The infant mortality among non-Hispanic black women is 2.4 times what it is among non-Hispanic white women. One of the chief contributing factors to infant mortality is premature birth. In 2005, 36.5 percent of all infant deaths in the US were due to preterm-related causes; among the non-Hispanic black community nearly half (46%) of infant deaths were related to prematurity.
Global health care worker, Oya Kali, MPH, presented compelling research on the underlying causes of prematurity and infant mortality at the 7th International Black Midwives and Healers Conference. Her research at the University of California at Berkeley focused on the effect poverty has had on generations of African American families and how the trauma of generational poverty becomes biologically embedded in African American women.
To illustrate this embedding, Kali cited the concept of “weathering” as defined by Arline T. Geronimus, Sc.D, professor and senior researcher at the University of Michigan School of Pubic Health. The concept “weathering” suggests that the health of African Americans is subject to early deterioration as a consequence of social exclusion. In fact, as a race, African Americans suffer prematurely from poor health outcomes.
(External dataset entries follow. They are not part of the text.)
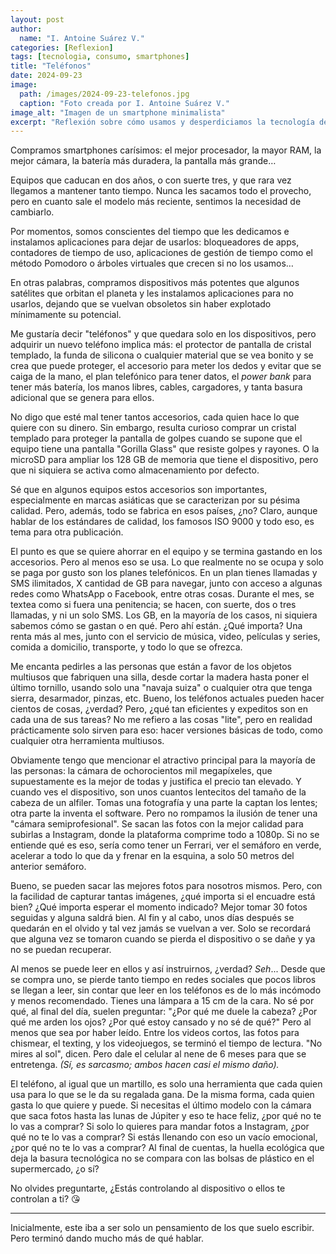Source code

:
```yaml
---
layout: post
author:
  name: "I. Antoine Suárez V."
categories: [Reflexion]
tags: [tecnologia, consumo, smartphones]
title: "Teléfonos"
date: 2024-09-23
image:
  path: /images/2024-09-23-telefonos.jpg
  caption: "Foto creada por I. Antoine Suárez V."
image_alt: "Imagen de un smartphone minimalista"
excerpt: "Reflexión sobre cómo usamos y desperdiciamos la tecnología de nuestros teléfonos móviles sin aprovechar su verdadero potencial."
---
```



Compramos smartphones carísimos: el mejor procesador, la mayor RAM, la mejor cámara, la batería más duradera, la pantalla más grande…

Equipos que caducan en dos años, o con suerte tres, y que rara vez llegamos a mantener tanto tiempo. Nunca les sacamos todo el provecho, pero en cuanto sale el modelo más reciente, sentimos la necesidad de cambiarlo.

Por momentos, somos conscientes del tiempo que les dedicamos e instalamos aplicaciones para dejar de usarlos: bloqueadores de apps, contadores de tiempo de uso, aplicaciones de gestión de tiempo como el método Pomodoro o árboles virtuales que crecen si no los usamos…

En otras palabras, compramos dispositivos más potentes que algunos satélites que orbitan el planeta y les instalamos aplicaciones para no usarlos, dejando que se vuelvan obsoletos sin haber explotado mínimamente su potencial.

Me gustaría decir "teléfonos" y que quedara solo en los dispositivos, pero adquirir un nuevo teléfono implica más: el protector de pantalla de cristal templado, la funda de silicona o cualquier material que se vea bonito y se crea que puede proteger, el accesorio para meter los dedos y evitar que se caiga de la mano, el plan telefónico para tener datos, el _power bank_ para tener más batería, los manos libres, cables, cargadores, y tanta basura adicional que se genera para ellos.

No digo que esté mal tener tantos accesorios, cada quien hace lo que quiere con su dinero. Sin embargo, resulta curioso comprar un cristal templado para proteger la pantalla de golpes cuando se supone que el equipo tiene una pantalla "Gorilla Glass" que resiste golpes y rayones. O la microSD para ampliar los 128 GB de memoria que tiene el dispositivo, pero que ni siquiera se activa como almacenamiento por defecto.

Sé que en algunos equipos estos accesorios son importantes, especialmente en marcas asiáticas que se caracterizan por su pésima calidad. Pero, además, todo se fabrica en esos países, ¿no? Claro, aunque hablar de los estándares de calidad, los famosos ISO 9000 y todo eso, es tema para otra publicación.

El punto es que se quiere ahorrar en el equipo y se termina gastando en los accesorios. Pero al menos eso se usa. Lo que realmente no se ocupa y solo se paga por gusto son los planes telefónicos. En un plan tienes llamadas y SMS ilimitados, X cantidad de GB para navegar, junto con acceso a algunas redes como WhatsApp o Facebook, entre otras cosas. Durante el mes, se textea como si fuera una penitencia; se hacen, con suerte, dos o tres llamadas, y ni un solo SMS. Los GB, en la mayoría de los casos, ni siquiera sabemos cómo se gastan o en qué. Pero ahí están. ¿Qué importa? Una renta más al mes, junto con el servicio de música, video, películas y series, comida a domicilio, transporte, y todo lo que se ofrezca.

Me encanta pedirles a las personas que están a favor de los objetos multiusos que fabriquen una silla, desde cortar la madera hasta poner el último tornillo, usando solo una "navaja suiza" o cualquier otra que tenga sierra, desarmador, pinzas, etc. Bueno, los teléfonos actuales pueden hacer cientos de cosas, ¿verdad? Pero, ¿qué tan eficientes y expeditos son en cada una de sus tareas? No me refiero a las cosas "lite", pero en realidad prácticamente solo sirven para eso: hacer versiones básicas de todo, como cualquier otra herramienta multiusos.

Obviamente tengo que mencionar el atractivo principal para la mayoría de las personas: la cámara de ochorocientos mil megapíxeles, que supuestamente es la mejor de todas y justifica el precio tan elevado. Y cuando ves el dispositivo, son unos cuantos lentecitos del tamaño de la cabeza de un alfiler. Tomas una fotografía y una parte la captan los lentes; otra parte la inventa el software. Pero no rompamos la ilusión de tener una "cámara semiprofesional". Se sacan las fotos con la mejor calidad para subirlas a Instagram, donde la plataforma comprime todo a 1080p. Si no se entiende qué es eso, sería como tener un Ferrari, ver el semáforo en verde, acelerar a todo lo que da y frenar en la esquina, a solo 50 metros del anterior semáforo.

Bueno, se pueden sacar las mejores fotos para nosotros mismos. Pero, con la facilidad de capturar tantas imágenes, ¿qué importa si el encuadre está bien? ¿Qué importa esperar el momento indicado? Mejor tomar 30 fotos seguidas y alguna saldrá bien. Al fin y al cabo, unos días después se quedarán en el olvido y tal vez jamás se vuelvan a ver. Solo se recordará que alguna vez se tomaron cuando se pierda el dispositivo o se dañe y ya no se puedan recuperar.

Al menos se puede leer en ellos y así instruirnos, ¿verdad? _Seh_... Desde que se compra uno, se pierde tanto tiempo en redes sociales que pocos libros se llegan a leer, sin contar que leer en los teléfonos es de lo más incómodo y menos recomendado. Tienes una lámpara a 15 cm de la cara. No sé por qué, al final del día, suelen preguntar: "¿Por qué me duele la cabeza? ¿Por qué me arden los ojos? ¿Por qué estoy cansado y no sé de qué?" Pero al menos que sea por haber leído. Entre los videos cortos, las fotos para chismear, el texting, y los videojuegos, se terminó el tiempo de lectura. "No mires al sol", dicen. Pero dale el celular al nene de 6 meses para que se entretenga. _(Sí, es sarcasmo; ambos hacen casi el mismo daño)._

El teléfono, al igual que un martillo, es solo una herramienta que cada quien usa para lo que se le da su regalada gana. De la misma forma, cada quien gasta lo que quiere y puede. Si necesitas el último modelo con la cámara que saca fotos hasta las lunas de Júpiter y eso te hace feliz, ¿por qué no te lo vas a comprar? Si solo lo quieres para mandar fotos a Instagram, ¿por qué no te lo vas a comprar? Si estás llenando con eso un vacío emocional, ¿por qué no te lo vas a comprar? Al final de cuentas, la huella ecológica que deja la basura tecnológica no se compara con las bolsas de plástico en el supermercado, ¿o sí?

No olvides preguntarte, ¿Estás controlando al dispositivo o ellos te controlan a ti? 😘

---

Inicialmente, este iba a ser solo un pensamiento de los que suelo escribir. Pero terminó dando mucho más de qué hablar.
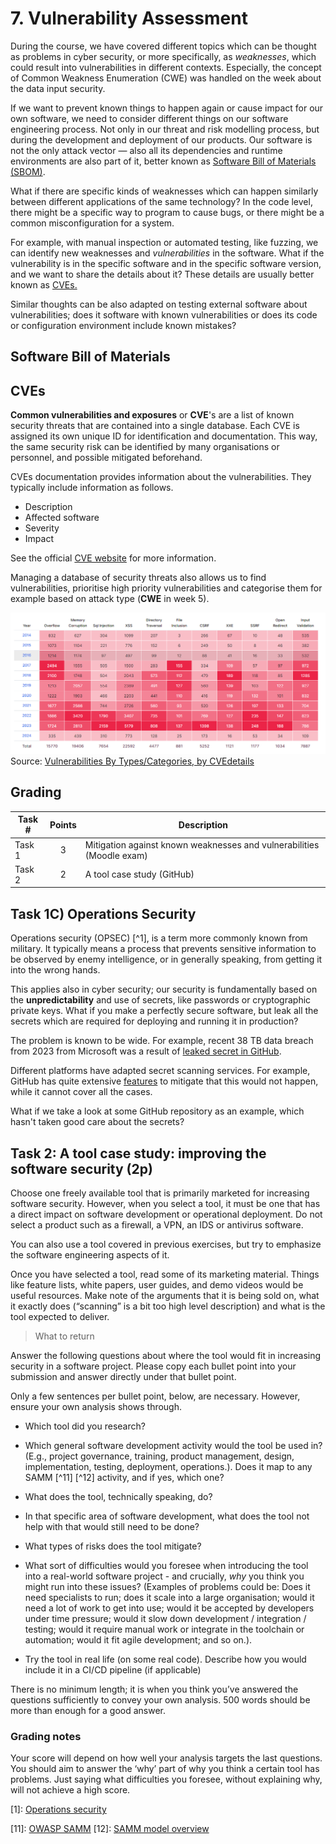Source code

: # 7. Vulnerability Assessment

During the course, we have covered different topics which can be thought as problems in cyber security, or more specifically, as *weaknesses*, which could result into vulnerabilities in different contexts. 
Especially, the concept of Common Weakness Enumeration (CWE) was handled on the week about the data input security.

If we want to prevent known things to happen again or cause impact for our own software, we need to consider different things on our software engineering process.
Not only in our threat and risk modelling process, but during the development and deployment of our products.
Our software is not the only attack vector — also all its dependencies and runtime environments are also part of it, better known as [Software Bill of Materials (SBOM)](#Software-Bill-of-Materials).

What if there are specific kinds of weaknesses which can happen similarly between different applications of the same technology?
In the code level, there might be a specific way to program to cause bugs, or there might be a common misconfiguration for a system.


For example, with manual inspection or automated testing, like fuzzing, we can identify new weaknesses and *vulnerabilities* in the software.
What if the vulnerability is in the specific software and in the specific software version, and we want to share the details about it? These details are usually better known as [CVEs.](#CVEs)

Similar thoughts can be also adapted on testing external software about vulnerabilities; does it software with known vulnerabilities or does its code or configuration environment include known mistakes?

## Software Bill of Materials



## CVEs

**Common vulnerabilities and exposures** or **CVE**'s are a list of known security threats that are contained into a single database. Each CVE is assigned its own unique ID for identification and documentation. This way, the same security risk can be identified by many organisations or personnel, and possible mitigated beforehand.

CVEs documentation provides information about the vulnerabilities. They typically include information as follows.

- Description
- Affected software
- Severity
- Impact

See the official [CVE website](https://www.cve.org/) for more information.

Managing a database of security threats also allows us to find vulnerabilities, prioritise high priority vulnerabilities and categorise them for example based on attack type (**CWE** in week 5).

![CVE details](cvedetails.png)
Source: [Vulnerabilities By Types/Categories, by CVEdetails](https://www.cvedetails.com/vulnerabilities-by-types.php)
## Grading

| Task # | Points | Description                                                           |
| ------ | :----: | --------------------------------------------------------------------- |
| Task 1 |   3    | Mitigation against known weaknesses and vulnerabilities (Moodle exam) |
| Task 2 |   2    | A tool case study (GitHub)                                            |

## Task 1C) Operations Security

Operations security (OPSEC) [^1], is a term more commonly known from military.
It typically means a process that prevents sensitive information to be observed by enemy intelligence, or in generally speaking, from getting it into the wrong hands.

This applies also in cyber security; our security is fundamentally based on the **unpredictability** and use of secrets, like passwords or cryptographic private keys.
What if you make a perfectly secure software, but leak all the secrets which are required for deploying and running it in production?

The problem is known to be wide. 
For example, recent 38 TB data breach from 2023 from Microsoft was a result of [leaked secret in GitHub](https://www.wiz.io/blog/38-terabytes-of-private-data-accidentally-exposed-by-microsoft-ai-researchers).

Different platforms have adapted secret scanning services.
For example, GitHub has quite extensive [features](https://docs.github.com/en/code-security/secret-scanning/about-secret-scanning) to mitigate that this would not happen, while it cannot cover all the cases.

What if we take a look at some GitHub repository as an example, which hasn't taken good care about the secrets?



## Task 2: A tool case study: improving the software security (2p)

Choose one freely available tool that is primarily marketed for increasing software security. However, when you select a tool, it must be one that has a direct impact on software development or operational deployment. Do not select a product such as a firewall, a VPN, an IDS or antivirus software. 

You can also use a tool covered in previous exercises, but try to emphasize the software engineering aspects of it.   

Once you have selected a tool, read some of its marketing material. Things like feature lists, white papers, user guides, and demo videos would be useful resources. Make note of the arguments that it is being sold on, what it exactly does (“scanning” is a bit too high level description) and what is the tool expected to deliver.

> What to return

Answer the following questions about where the tool would fit in increasing security in a software project. Please copy each bullet point into your submission and answer directly under that bullet point.

Only a few sentences per bullet point, below, are necessary. However, ensure your own analysis shows through.

- Which tool did you research?
- Which general software development activity would the tool be used in? (E.g., project governance, training, product management, design, implementation, testing, deployment, operations.). Does it map to any SAMM [^11] [^12] activity, and if yes, which one?  
    
- What does the tool, technically speaking, do?
- In that specific area of software development, what does the tool not help with that would still need to be done?
- What types of risks does the tool mitigate?
- What sort of difficulties would you foresee when introducing the tool into a real-world software project - and crucially, _why_ you think you might run into these issues? (Examples of problems could be: Does it need specialists to run; does it scale into a large organisation; would it need a lot of work to get into use; would it be accepted by developers under time pressure; would it slow down development / integration / testing; would it require manual work or integrate in the toolchain or automation; would it fit agile development; and so on.).
- Try the tool in real life (on some real code). Describe how you would include it in a CI/CD pipeline (if applicable)  
    

There is no minimum length; it is when you think you’ve answered the questions sufficiently to convey your own analysis. 500 words should be more than enough for a good answer.

### Grading notes

Your score will depend on how well your analysis targets the last questions. You should aim to answer the ‘why’ part of why you think a certain tool has problems. Just saying what difficulties you foresee, without explaining why, will not achieve a high score.

[1]: [Operations security](https://en.wikipedia.org/wiki/Operations_security) 

[11]: [OWASP SAMM](https://owasp.org/www-project-samm/)
[12]: [SAMM model overview](https://owaspsamm.org/model/)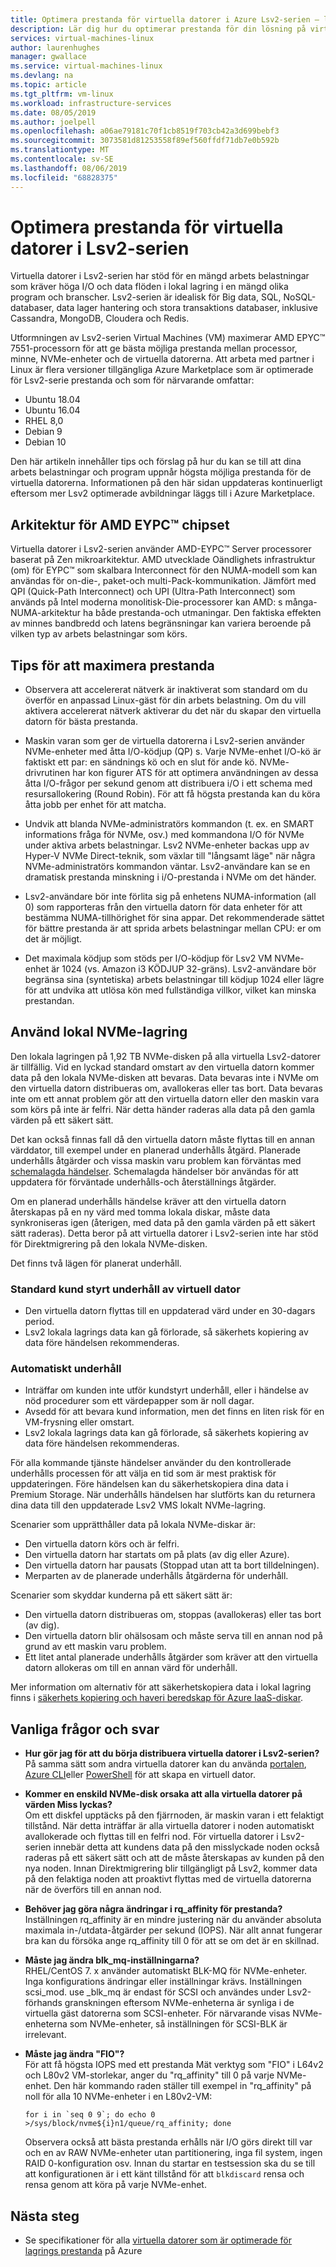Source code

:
 ```yaml
---
title: Optimera prestanda för virtuella datorer i Azure Lsv2-serien – lagring | Microsoft Docs
description: Lär dig hur du optimerar prestanda för din lösning på virtuella datorer i Lsv2-serien.
services: virtual-machines-linux
author: laurenhughes
manager: gwallace
ms.service: virtual-machines-linux
ms.devlang: na
ms.topic: article
ms.tgt_pltfrm: vm-linux
ms.workload: infrastructure-services
ms.date: 08/05/2019
ms.author: joelpell
ms.openlocfilehash: a06ae79181c70f1cb8519f703cb42a3d699bebf3
ms.sourcegitcommit: 3073581d81253558f89ef560ffdf71db7e0b592b
ms.translationtype: MT
ms.contentlocale: sv-SE
ms.lasthandoff: 08/06/2019
ms.locfileid: "68828375"
---
```

# <a name="optimize-performance-on-the-lsv2-series-virtual-machines"></a>Optimera prestanda för virtuella datorer i Lsv2-serien

Virtuella datorer i Lsv2-serien har stöd för en mängd arbets belastningar som kräver höga I/O och data flöden i lokal lagring i en mängd olika program och branscher.  Lsv2-serien är idealisk för Big data, SQL, NoSQL-databaser, data lager hantering och stora transaktions databaser, inklusive Cassandra, MongoDB, Cloudera och Redis.

Utformningen av Lsv2-serien Virtual Machines (VM) maximerar AMD EPYC™ 7551-processorn för att ge bästa möjliga prestanda mellan processor, minne, NVMe-enheter och de virtuella datorerna. Att arbeta med partner i Linux är flera versioner tillgängliga Azure Marketplace som är optimerade för Lsv2-serie prestanda och som för närvarande omfattar:

- Ubuntu 18.04
- Ubuntu 16.04
- RHEL 8,0
- Debian 9
- Debian 10

Den här artikeln innehåller tips och förslag på hur du kan se till att dina arbets belastningar och program uppnår högsta möjliga prestanda för de virtuella datorerna. Informationen på den här sidan uppdateras kontinuerligt eftersom mer Lsv2 optimerade avbildningar läggs till i Azure Marketplace.

## <a name="amd-eypc-chipset-architecture"></a>Arkitektur för AMD EYPC™ chipset

Virtuella datorer i Lsv2-serien använder AMD-EYPC™ Server processorer baserat på Zen mikroarkitektur. AMD utvecklade Oändlighets infrastruktur (om) för EYPC™ som skalbara Interconnect för den NUMA-modell som kan användas för on-die-, paket-och multi-Pack-kommunikation. Jämfört med QPI (Quick-Path Interconnect) och UPI (Ultra-Path Interconnect) som används på Intel moderna monolitisk-Die-processorer kan AMD: s många-NUMA-arkitektur ha både prestanda-och utmaningar. Den faktiska effekten av minnes bandbredd och latens begränsningar kan variera beroende på vilken typ av arbets belastningar som körs.

## <a name="tips-to-maximize-performance"></a>Tips för att maximera prestanda

* Observera att accelererat nätverk är inaktiverat som standard om du överför en anpassad Linux-gäst för din arbets belastning. Om du vill aktivera accelererat nätverk aktiverar du det när du skapar den virtuella datorn för bästa prestanda.

* Maskin varan som ger de virtuella datorerna i Lsv2-serien använder NVMe-enheter med åtta I/O-ködjup (QP) s. Varje NVMe-enhet I/O-kö är faktiskt ett par: en sändnings kö och en slut för ande kö. NVMe-drivrutinen har kon figurer ATS för att optimera användningen av dessa åtta I/O-frågor per sekund genom att distribuera i/O i ett schema med resursallokering (Round Robin). För att få högsta prestanda kan du köra åtta jobb per enhet för att matcha.

* Undvik att blanda NVMe-administratörs kommandon (t. ex. en SMART informations fråga för NVMe, osv.) med kommandona I/O för NVMe under aktiva arbets belastningar. Lsv2 NVMe-enheter backas upp av Hyper-V NVMe Direct-teknik, som växlar till "långsamt läge" när några NVMe-administratörs kommandon väntar. Lsv2-användare kan se en dramatisk prestanda minskning i i/O-prestanda i NVMe om det händer.

* Lsv2-användare bör inte förlita sig på enhetens NUMA-information (all 0) som rapporteras från den virtuella datorn för data enheter för att bestämma NUMA-tillhörighet för sina appar. Det rekommenderade sättet för bättre prestanda är att sprida arbets belastningar mellan CPU: er om det är möjligt.

* Det maximala ködjup som stöds per I/O-ködjup för Lsv2 VM NVMe-enhet är 1024 (vs. Amazon i3 KÖDJUP 32-gräns). Lsv2-användare bör begränsa sina (syntetiska) arbets belastningar till ködjup 1024 eller lägre för att undvika att utlösa kön med fullständiga villkor, vilket kan minska prestandan.

## <a name="utilizing-local-nvme-storage"></a>Använd lokal NVMe-lagring

Den lokala lagringen på 1,92 TB NVMe-disken på alla virtuella Lsv2-datorer är tillfällig. Vid en lyckad standard omstart av den virtuella datorn kommer data på den lokala NVMe-disken att bevaras. Data bevaras inte i NVMe om den virtuella datorn distribueras om, avallokeras eller tas bort. Data bevaras inte om ett annat problem gör att den virtuella datorn eller den maskin vara som körs på inte är felfri. När detta händer raderas alla data på den gamla värden på ett säkert sätt.

Det kan också finnas fall då den virtuella datorn måste flyttas till en annan värddator, till exempel under en planerad underhålls åtgärd. Planerade underhålls åtgärder och vissa maskin varu problem kan förväntas med [schemalagda händelser](scheduled-events.md). Schemalagda händelser bör användas för att uppdatera för förväntade underhålls-och återställnings åtgärder.

Om en planerad underhålls händelse kräver att den virtuella datorn återskapas på en ny värd med tomma lokala diskar, måste data synkroniseras igen (återigen, med data på den gamla värden på ett säkert sätt raderas). Detta beror på att virtuella datorer i Lsv2-serien inte har stöd för Direktmigrering på den lokala NVMe-disken.

Det finns två lägen för planerat underhåll.

### <a name="standard-vm-customer-controlled-maintenance"></a>Standard kund styrt underhåll av virtuell dator

- Den virtuella datorn flyttas till en uppdaterad värd under en 30-dagars period.
- Lsv2 lokala lagrings data kan gå förlorade, så säkerhets kopiering av data före händelsen rekommenderas.

### <a name="automatic-maintenance"></a>Automatiskt underhåll

- Inträffar om kunden inte utför kundstyrt underhåll, eller i händelse av nöd procedurer som ett värdepapper som är noll dagar.
- Avsedd för att bevara kund information, men det finns en liten risk för en VM-frysning eller omstart.
- Lsv2 lokala lagrings data kan gå förlorade, så säkerhets kopiering av data före händelsen rekommenderas.

För alla kommande tjänste händelser använder du den kontrollerade underhålls processen för att välja en tid som är mest praktisk för uppdateringen. Före händelsen kan du säkerhetskopiera dina data i Premium Storage. När underhålls händelsen har slutförts kan du returnera dina data till den uppdaterade Lsv2 VMS lokalt NVMe-lagring.

Scenarier som upprätthåller data på lokala NVMe-diskar är:

- Den virtuella datorn körs och är felfri.
- Den virtuella datorn har startats om på plats (av dig eller Azure).
- Den virtuella datorn har pausats (Stoppad utan att ta bort tilldelningen).
- Merparten av de planerade underhålls åtgärderna för underhåll.

Scenarier som skyddar kunderna på ett säkert sätt är:

- Den virtuella datorn distribueras om, stoppas (avallokeras) eller tas bort (av dig).
- Den virtuella datorn blir ohälsosam och måste serva till en annan nod på grund av ett maskin varu problem.
- Ett litet antal planerade underhålls åtgärder som kräver att den virtuella datorn allokeras om till en annan värd för underhåll.

Mer information om alternativ för att säkerhetskopiera data i lokal lagring finns i [säkerhets kopiering och haveri beredskap för Azure IaaS-diskar](backup-and-disaster-recovery-for-azure-iaas-disks.md).

## <a name="frequently-asked-questions"></a>Vanliga frågor och svar

* **Hur gör jag för att du börja distribuera virtuella datorer i Lsv2-serien?**  
   På samma sätt som andra virtuella datorer kan du använda [portalen](quick-create-portal.md), [Azure CLI](quick-create-cli.md)eller [PowerShell](quick-create-powershell.md) för att skapa en virtuell dator.

* **Kommer en enskild NVMe-disk orsaka att alla virtuella datorer på värden Miss lyckas?**  
   Om ett diskfel upptäcks på den fjärrnoden, är maskin varan i ett felaktigt tillstånd. När detta inträffar är alla virtuella datorer i noden automatiskt avallokerade och flyttas till en felfri nod. För virtuella datorer i Lsv2-serien innebär detta att kundens data på den misslyckade noden också raderas på ett säkert sätt och att de måste återskapas av kunden på den nya noden. Innan Direktmigrering blir tillgängligt på Lsv2, kommer data på den felaktiga noden att proaktivt flyttas med de virtuella datorerna när de överförs till en annan nod.

* **Behöver jag göra några ändringar i rq_affinity för prestanda?**  
   Inställningen rq_affinity är en mindre justering när du använder absoluta maximala in-/utdata-åtgärder per sekund (IOPS). När allt annat fungerar bra kan du försöka ange rq_affinity till 0 för att se om det är en skillnad.

* **Måste jag ändra blk_mq-inställningarna?**  
   RHEL/CentOS 7. x använder automatiskt BLK-MQ för NVMe-enheter. Inga konfigurations ändringar eller inställningar krävs. Inställningen scsi_mod. use _blk_mq är endast för SCSI och användes under Lsv2-förhands granskningen eftersom NVMe-enheterna är synliga i de virtuella gäst datorerna som SCSI-enheter. För närvarande visas NVMe-enheterna som NVMe-enheter, så inställningen för SCSI-BLK är irrelevant.

* **Måste jag ändra "FIO"?**  
   För att få högsta IOPS med ett prestanda Mät verktyg som "FIO" i L64v2 och L80v2 VM-storlekar, anger du "rq_affinity" till 0 på varje NVMe-enhet.  Den här kommando raden ställer till exempel in "rq_affinity" på noll för alla 10 NVMe-enheter i en L80v2-VM:

   ```console
   for i in `seq 0 9`; do echo 0 >/sys/block/nvme${i}n1/queue/rq_affinity; done
   ```

   Observera också att bästa prestanda erhålls när I/O görs direkt till var och en av RAW NVMe-enheter utan partitionering, inga fil system, ingen RAID 0-konfiguration osv. Innan du startar en testsession ska du se till att konfigurationen är i ett känt tillstånd för att `blkdiscard` rensa och rensa genom att köra på varje NVMe-enhet.
   
## <a name="next-steps"></a>Nästa steg

* Se specifikationer för alla [virtuella datorer som är optimerade för lagrings prestanda](sizes-storage.md) på Azure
Kali talked of the cumulative health impact of socioeconomic disparity, cultural marginalization, and chronic psychological and biological stress. Since the 1990s we have had new tools to measure the high cortisol levels that indicate chronic stress. Many studies support the link between maternal stress and preterm labor. The baby’s hormones respond to the mother’s stress hormones and trigger early birth. According to Kali, fifty to 100 percent of women who birthed early describe themselves as being stressed.
Examples of the chronic stress caused by institutional racism were reported by both Kali and by Eleanor Hinton-Hoytt, president of the Black Women’s Health Imperative. Kali said, “My people accept the fact that the doctor does not want to touch you.” Hinton-Hoytt told of black women who reported that their white doctor would not touch them or look them in the eye.
Infant mortality for white college educated women is 4 in 1000; for black college educated women it is 12 in1000, worse than for white women who have not graduated high school.
Overall, 32 percent of mothers live in poverty; 40 percent for African American moms. Poverty affects where you live, your access to food, your social support and the health care available to you. It affects whether or not you feel safe walking down the street with your newborn baby. Social isolation further adds to the stress of poverty. Kali suggests that one solution is increasing social support to pregnant women and new moms; she calls this “sisters supporting sisters.”
When it comes to saving our babies, we are all sisters.